**AIM OF THE TASK**
The records that follow are to be printed exactly, with no images.

**SUPPLIED RECORDS**
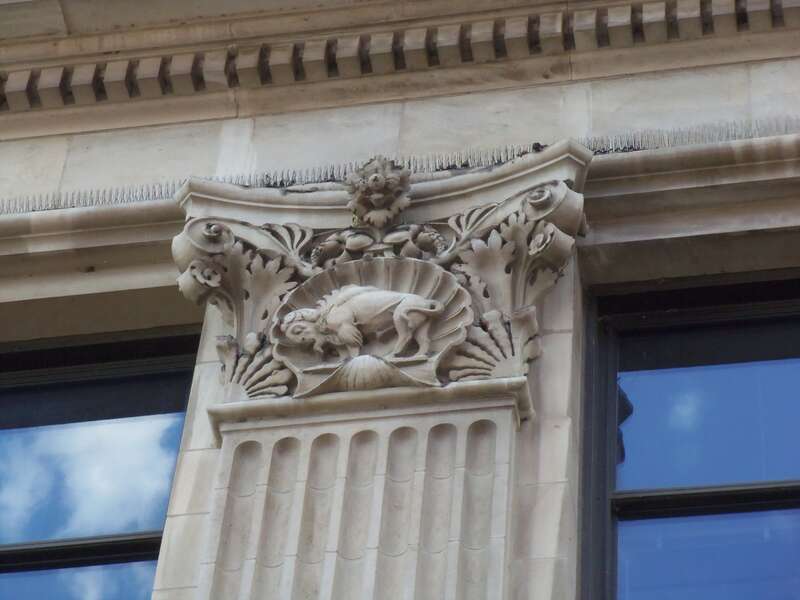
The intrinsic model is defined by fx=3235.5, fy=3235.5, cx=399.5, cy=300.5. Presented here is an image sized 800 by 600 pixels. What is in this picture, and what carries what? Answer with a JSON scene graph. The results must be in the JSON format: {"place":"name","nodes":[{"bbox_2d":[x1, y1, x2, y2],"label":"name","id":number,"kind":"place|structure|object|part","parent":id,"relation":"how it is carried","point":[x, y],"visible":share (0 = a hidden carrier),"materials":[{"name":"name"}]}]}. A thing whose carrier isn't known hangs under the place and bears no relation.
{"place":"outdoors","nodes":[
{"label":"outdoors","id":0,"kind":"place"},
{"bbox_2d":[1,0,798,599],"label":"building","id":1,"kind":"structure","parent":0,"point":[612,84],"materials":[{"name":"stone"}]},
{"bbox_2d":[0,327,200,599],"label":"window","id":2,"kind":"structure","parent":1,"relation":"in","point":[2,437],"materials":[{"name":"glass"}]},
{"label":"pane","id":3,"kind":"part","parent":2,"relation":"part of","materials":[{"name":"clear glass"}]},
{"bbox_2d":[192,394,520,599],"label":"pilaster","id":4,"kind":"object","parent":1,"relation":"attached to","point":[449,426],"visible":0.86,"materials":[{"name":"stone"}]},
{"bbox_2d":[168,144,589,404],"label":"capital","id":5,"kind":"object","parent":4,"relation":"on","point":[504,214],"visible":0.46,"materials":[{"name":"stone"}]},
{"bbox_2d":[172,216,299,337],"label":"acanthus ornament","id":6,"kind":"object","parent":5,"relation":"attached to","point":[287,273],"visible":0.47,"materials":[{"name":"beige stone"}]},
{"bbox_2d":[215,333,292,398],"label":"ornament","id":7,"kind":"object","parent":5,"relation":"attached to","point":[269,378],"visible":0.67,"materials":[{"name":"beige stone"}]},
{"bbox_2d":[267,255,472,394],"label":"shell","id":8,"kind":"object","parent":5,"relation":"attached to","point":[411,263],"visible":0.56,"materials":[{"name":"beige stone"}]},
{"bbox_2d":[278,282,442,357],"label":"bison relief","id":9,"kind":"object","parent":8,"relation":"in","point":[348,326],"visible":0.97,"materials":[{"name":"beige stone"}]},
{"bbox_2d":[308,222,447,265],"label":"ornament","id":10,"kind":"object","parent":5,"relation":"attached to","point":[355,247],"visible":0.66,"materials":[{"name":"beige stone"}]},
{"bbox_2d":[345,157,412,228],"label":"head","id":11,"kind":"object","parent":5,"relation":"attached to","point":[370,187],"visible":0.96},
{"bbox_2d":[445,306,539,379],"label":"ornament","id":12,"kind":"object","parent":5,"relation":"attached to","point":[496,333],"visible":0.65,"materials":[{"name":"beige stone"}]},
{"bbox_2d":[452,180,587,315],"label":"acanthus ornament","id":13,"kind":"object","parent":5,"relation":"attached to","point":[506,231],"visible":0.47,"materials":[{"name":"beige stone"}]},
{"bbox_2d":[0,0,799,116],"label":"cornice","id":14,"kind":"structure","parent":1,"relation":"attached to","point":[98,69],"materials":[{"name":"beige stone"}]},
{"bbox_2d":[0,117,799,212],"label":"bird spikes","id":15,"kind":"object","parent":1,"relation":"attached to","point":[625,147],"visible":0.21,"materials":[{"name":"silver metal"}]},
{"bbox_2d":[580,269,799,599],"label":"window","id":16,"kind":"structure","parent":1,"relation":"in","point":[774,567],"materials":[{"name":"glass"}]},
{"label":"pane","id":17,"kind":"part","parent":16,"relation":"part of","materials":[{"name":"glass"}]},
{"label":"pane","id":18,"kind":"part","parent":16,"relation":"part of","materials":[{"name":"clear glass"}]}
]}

**REPLY TO THE EXERCISE**
The intrinsic model is defined by fx=3235.5, fy=3235.5, cx=399.5, cy=300.5. Presented here is an image sized 800 by 600 pixels. What is in this picture, and what carries what? Answer with a JSON scene graph. The results must be in the JSON format: {"place":"name","nodes":[{"bbox_2d":[x1, y1, x2, y2],"label":"name","id":number,"kind":"place|structure|object|part","parent":id,"relation":"how it is carried","point":[x, y],"visible":share (0 = a hidden carrier),"materials":[{"name":"name"}]}]}. A thing whose carrier isn't known hangs under the place and bears no relation.
{"place":"outdoors","nodes":[
{"label":"outdoors","id":0,"kind":"place"},
{"bbox_2d":[1,0,798,599],"label":"building","id":1,"kind":"structure","parent":0,"point":[612,84],"materials":[{"name":"stone"}]},
{"bbox_2d":[0,327,200,599],"label":"window","id":2,"kind":"structure","parent":1,"relation":"in","point":[2,437],"materials":[{"name":"glass"}]},
{"label":"pane","id":3,"kind":"part","parent":2,"relation":"part of","materials":[{"name":"clear glass"}]},
{"bbox_2d":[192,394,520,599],"label":"pilaster","id":4,"kind":"object","parent":1,"relation":"attached to","point":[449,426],"visible":0.86,"materials":[{"name":"stone"}]},
{"bbox_2d":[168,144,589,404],"label":"capital","id":5,"kind":"object","parent":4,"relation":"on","point":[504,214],"visible":0.46,"materials":[{"name":"stone"}]},
{"bbox_2d":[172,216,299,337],"label":"acanthus ornament","id":6,"kind":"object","parent":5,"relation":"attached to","point":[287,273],"visible":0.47,"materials":[{"name":"beige stone"}]},
{"bbox_2d":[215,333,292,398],"label":"ornament","id":7,"kind":"object","parent":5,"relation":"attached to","point":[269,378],"visible":0.67,"materials":[{"name":"beige stone"}]},
{"bbox_2d":[267,255,472,394],"label":"shell","id":8,"kind":"object","parent":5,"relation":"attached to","point":[411,263],"visible":0.56,"materials":[{"name":"beige stone"}]},
{"bbox_2d":[278,282,442,357],"label":"bison relief","id":9,"kind":"object","parent":8,"relation":"in","point":[348,326],"visible":0.97,"materials":[{"name":"beige stone"}]},
{"bbox_2d":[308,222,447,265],"label":"ornament","id":10,"kind":"object","parent":5,"relation":"attached to","point":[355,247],"visible":0.66,"materials":[{"name":"beige stone"}]},
{"bbox_2d":[345,157,412,228],"label":"head","id":11,"kind":"object","parent":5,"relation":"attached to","point":[370,187],"visible":0.96},
{"bbox_2d":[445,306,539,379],"label":"ornament","id":12,"kind":"object","parent":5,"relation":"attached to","point":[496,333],"visible":0.65,"materials":[{"name":"beige stone"}]},
{"bbox_2d":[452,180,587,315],"label":"acanthus ornament","id":13,"kind":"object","parent":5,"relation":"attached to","point":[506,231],"visible":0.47,"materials":[{"name":"beige stone"}]},
{"bbox_2d":[0,0,799,116],"label":"cornice","id":14,"kind":"structure","parent":1,"relation":"attached to","point":[98,69],"materials":[{"name":"beige stone"}]},
{"bbox_2d":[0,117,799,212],"label":"bird spikes","id":15,"kind":"object","parent":1,"relation":"attached to","point":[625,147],"visible":0.21,"materials":[{"name":"silver metal"}]},
{"bbox_2d":[580,269,799,599],"label":"window","id":16,"kind":"structure","parent":1,"relation":"in","point":[774,567],"materials":[{"name":"glass"}]},
{"label":"pane","id":17,"kind":"part","parent":16,"relation":"part of","materials":[{"name":"glass"}]},
{"label":"pane","id":18,"kind":"part","parent":16,"relation":"part of","materials":[{"name":"clear glass"}]}
]}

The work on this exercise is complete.